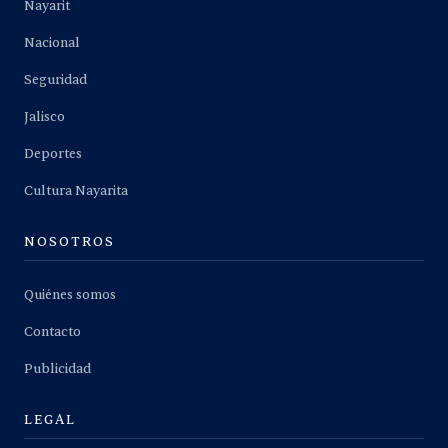
Nayarit
Nacional
Seguridad
Jalisco
Deportes
Cultura Nayarita
NOSOTROS
Quiénes somos
Contacto
Publicidad
LEGAL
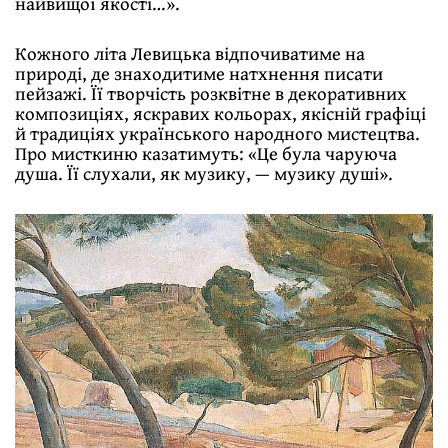
найвищої якості…».
Кожного літа Левицька відпочиватиме на
природі, де знаходитиме натхнення писати
пейзажі. Її творчість розквітне в декоративних
композиціях, яскравих кольорах, якісній графіці
й традиціях українського народного мистецтва.
Про мисткиню казатимуть: «Це була чаруюча
душа. Її слухали, як музику, — музику душі».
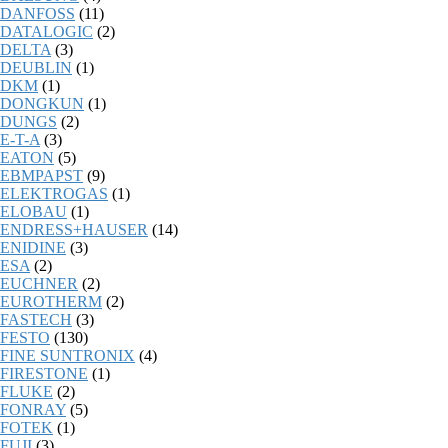
DANFOSS
(11)
DATALOGIC
(2)
DELTA
(3)
DEUBLIN
(1)
DKM
(1)
DONGKUN
(1)
DUNGS
(2)
E-T-A
(3)
EATON
(5)
EBMPAPST
(9)
ELEKTROGAS
(1)
ELOBAU
(1)
ENDRESS+HAUSER
(14)
ENIDINE
(3)
ESA
(2)
EUCHNER
(2)
EUROTHERM
(2)
FASTECH
(3)
FESTO
(130)
FINE SUNTRONIX
(4)
FIRESTONE
(1)
FLUKE
(2)
FONRAY
(5)
FOTEK
(1)
FUJI
(3)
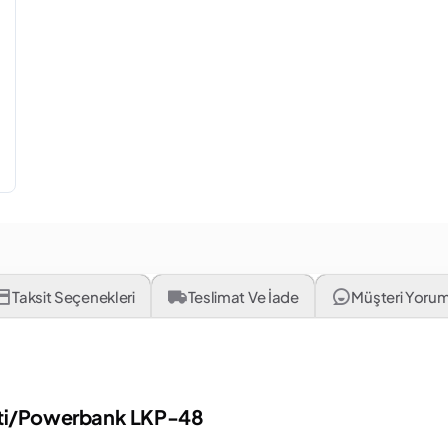
Taksit Seçenekleri
Teslimat Ve İade
Müşteri Yorum
Aleti/Powerbank LKP-48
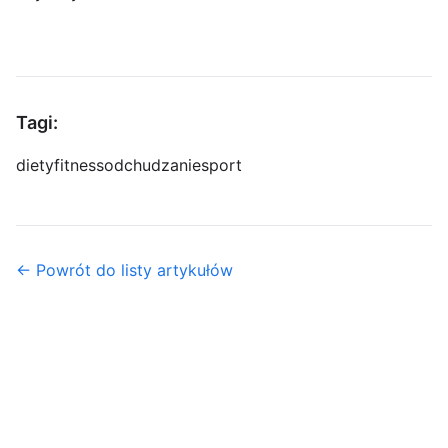
Tagi:
diety
fitness
odchudzanie
sport
← Powrót do listy artykułów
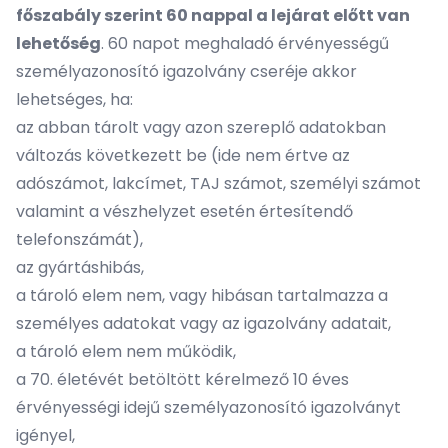
főszabály szerint 60 nappal a lejárat előtt van
lehetőség
. 60 napot meghaladó érvényességű
személyazonosító igazolvány cseréje akkor
lehetséges, ha:
az abban tárolt vagy azon szereplő adatokban
változás következett be (ide nem értve az
adószámot, lakcímet, TAJ számot, személyi számot
valamint a vészhelyzet esetén értesítendő
telefonszámát),
az gyártáshibás,
a tároló elem nem, vagy hibásan tartalmazza a
személyes adatokat vagy az igazolvány adatait,
a tároló elem nem működik,
a 70. életévét betöltött kérelmező 10 éves
érvényességi idejű személyazonosító igazolványt
igényel,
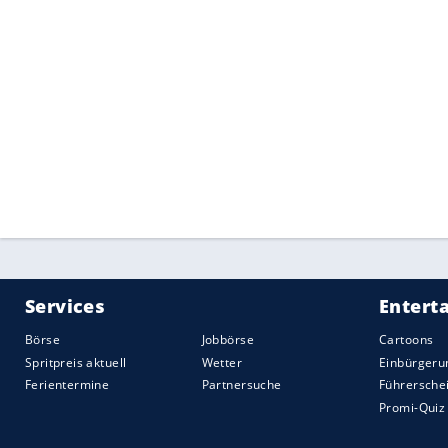
In der slowakischen Hohen Tatra wurde e
verschüttet. Der 32 Jahre alte Tscheche
aus den Schneemassen befreit werden. E
nächsten Krankenhaus.
Quelle:
Copyright 2026, dpa (www.dpa.de). Alle Rechte
vorbehalten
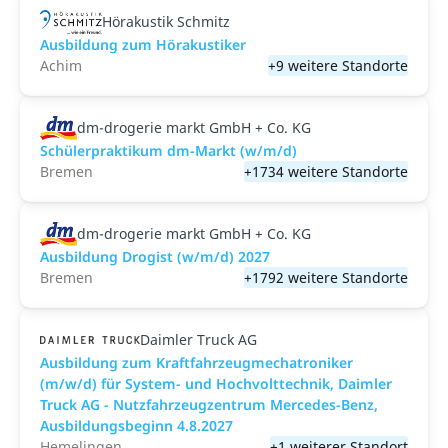
Hörakustik Schmitz
Ausbildung zum Hörakustiker
Achim
+9 weitere Standorte
dm-drogerie markt GmbH + Co. KG
Schülerpraktikum dm-Markt (w/m/d)
Bremen
+1734 weitere Standorte
dm-drogerie markt GmbH + Co. KG
Ausbildung Drogist (w/m/d) 2027
Bremen
+1792 weitere Standorte
Daimler Truck AG
Ausbildung zum Kraftfahrzeugmechatroniker
(m/w/d) für System- und Hochvolttechnik, Daimler
Truck AG - Nutzfahrzeugzentrum Mercedes-Benz,
Ausbildungsbeginn 4.8.2027
Hemelingen
+1 weiterer Standort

┄┄┄┄┄┄┄┄┄┄┄┄┄┄┄┄┄┄┄┄

— Job item —
With the pictures omitted, reproduce the data above exactly.

— Response box —
Nayarit
Nacional
Seguridad
Jalisco
Deportes
Cultura Nayarita
NOSOTROS
Quiénes somos
Contacto
Publicidad
LEGAL
найвищої якості…».
Кожного літа Левицька відпочиватиме на
природі, де знаходитиме натхнення писати
пейзажі. Її творчість розквітне в декоративних
композиціях, яскравих кольорах, якісній графіці
й традиціях українського народного мистецтва.
Про мисткиню казатимуть: «Це була чаруюча
душа. Її слухали, як музику, — музику душі».
DANFOSS
(11)
DATALOGIC
(2)
DELTA
(3)
DEUBLIN
(1)
DKM
(1)
DONGKUN
(1)
DUNGS
(2)
E-T-A
(3)
EATON
(5)
EBMPAPST
(9)
ELEKTROGAS
(1)
ELOBAU
(1)
ENDRESS+HAUSER
(14)
ENIDINE
(3)
ESA
(2)
EUCHNER
(2)
EUROTHERM
(2)
FASTECH
(3)
FESTO
(130)
FINE SUNTRONIX
(4)
FIRESTONE
(1)
FLUKE
(2)
FONRAY
(5)
FOTEK
(1)
FUJI
(3)
Taksit Seçenekleri
Teslimat Ve İade
Müşteri Yorum
Aleti/Powerbank LKP-48
Tagi:
diety
fitness
odchudzanie
sport
← Powrót do listy artykułów
főszabály szerint 60 nappal a lejárat előtt van
lehetőség
. 60 napot meghaladó érvényességű
személyazonosító igazolvány cseréje akkor
lehetséges, ha:
az abban tárolt vagy azon szereplő adatokban
változás következett be (ide nem értve az
adószámot, lakcímet, TAJ számot, személyi számot
valamint a vészhelyzet esetén értesítendő
telefonszámát),
az gyártáshibás,
a tároló elem nem, vagy hibásan tartalmazza a
személyes adatokat vagy az igazolvány adatait,
a tároló elem nem működik,
a 70. életévét betöltött kérelmező 10 éves
érvényességi idejű személyazonosító igazolványt
igényel,
In der slowakischen Hohen Tatra wurde e
verschüttet. Der 32 Jahre alte Tscheche
aus den Schneemassen befreit werden. E
nächsten Krankenhaus.
Quelle:
Copyright 2026, dpa (www.dpa.de). Alle Rechte
vorbehalten
Hörakustik Schmitz
Ausbildung zum Hörakustiker
Achim
+9 weitere Standorte
dm-drogerie markt GmbH + Co. KG
Schülerpraktikum dm-Markt (w/m/d)
Bremen
+1734 weitere Standorte
dm-drogerie markt GmbH + Co. KG
Ausbildung Drogist (w/m/d) 2027
Bremen
+1792 weitere Standorte
Daimler Truck AG
Ausbildung zum Kraftfahrzeugmechatroniker
(m/w/d) für System- und Hochvolttechnik, Daimler
Truck AG - Nutzfahrzeugzentrum Mercedes-Benz,
Ausbildungsbeginn 4.8.2027
Hemelingen
+1 weiterer Standort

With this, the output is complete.